Three of five sectors were positive that included both industrial metals and precious metals along with best performer, energy. Also two-thirds or 16 of 24 commodities were positive for the month, the most since Sep. 2016, led by unleaded gasoline that was up 12.4%, its best month since Apr. 2015 and hottest July since 2005. Other top performers were heating oil, gasoil and coffee, with total returns up 12.2%, 11.8% and 10.9%, respectively. The biggest losing single was the S&P GSCI Kansas Wheat with a total return of -10.3% for July, its worst month in 2 years since July 2015.
Given Brent and WTI crude oil together have just over 40% weight in the S&P GSCI, they contributed heavily, 3.4%, to the 4.6% gain in July. Although according to the International Energy Agency (IEA,) OPEC compliance fell to just 78% in June, they are hoping to improve compliance by capping Nigerian production. However, the cuts may be already be impacting the market as about 1 million barrels per day have been removed in addition to further cuts from non-OPEC countries. Also, a key factor in the oil price rebound is U.S. production may be starting to slow as companies reach drilling capacity and fear the risk of another drop in oil prices. This may happen just as Saudi Arabia cuts oil exports to the U.S., potentially accelerating the inventory reduction.
One possibly bullish sign is the S&P GSCI Enhanced Crude Oil signaled it is time to hold the near contract rather than the later dated one. Today the enhanced index will start its five day rolling period to roll out of the Dec. 2018 contract and into the Oct. 2017 contract. This is the first time the index will hold the near contract since Nov 2014. The rule in the methodology that determines the contract says, “it will hold the near contract if the contango is not more than 0.50%.”
In July, the roll return, as measured by the excess return less the spot return, was -0.45% for crude oil.
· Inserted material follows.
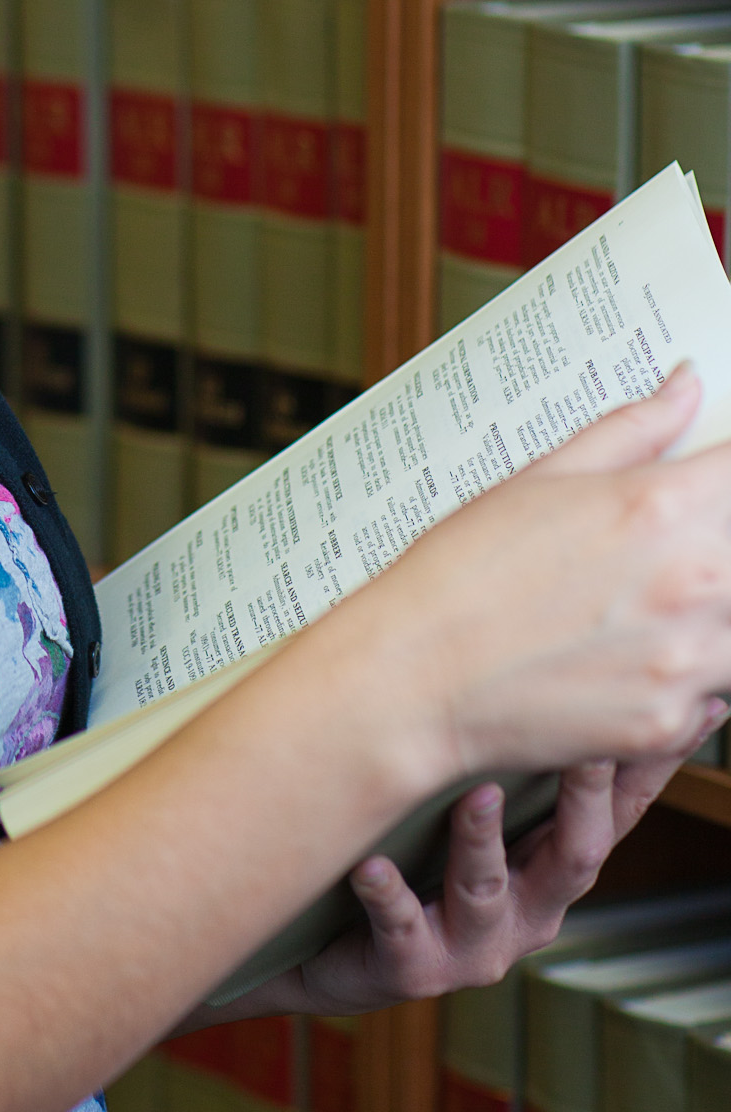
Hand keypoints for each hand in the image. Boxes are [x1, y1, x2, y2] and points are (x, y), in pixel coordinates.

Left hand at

The negative roll return still reflects contango, a losing condition where near contracts are cheaper than later dated ones, mainly resulting from excess inventories with high storage costs. While the contango is still present, it is the least since Dec 2014, when the crude oil roll return measured -0.23%. The S&P GSCI Crude Oil Spot Return year-to date through July was -6.6%, but the total rolling loss (year-to-date through July) subtracted an additional 5.6% from index positions in the most liquid nearby contracts, dropping the S&P GSCI Crude Oil Excess Return to -12.2% in 2017. This is far less than the negative impact in the first seven months of 2015 and 2016 when the roll costs were -12.7% and -20.8%.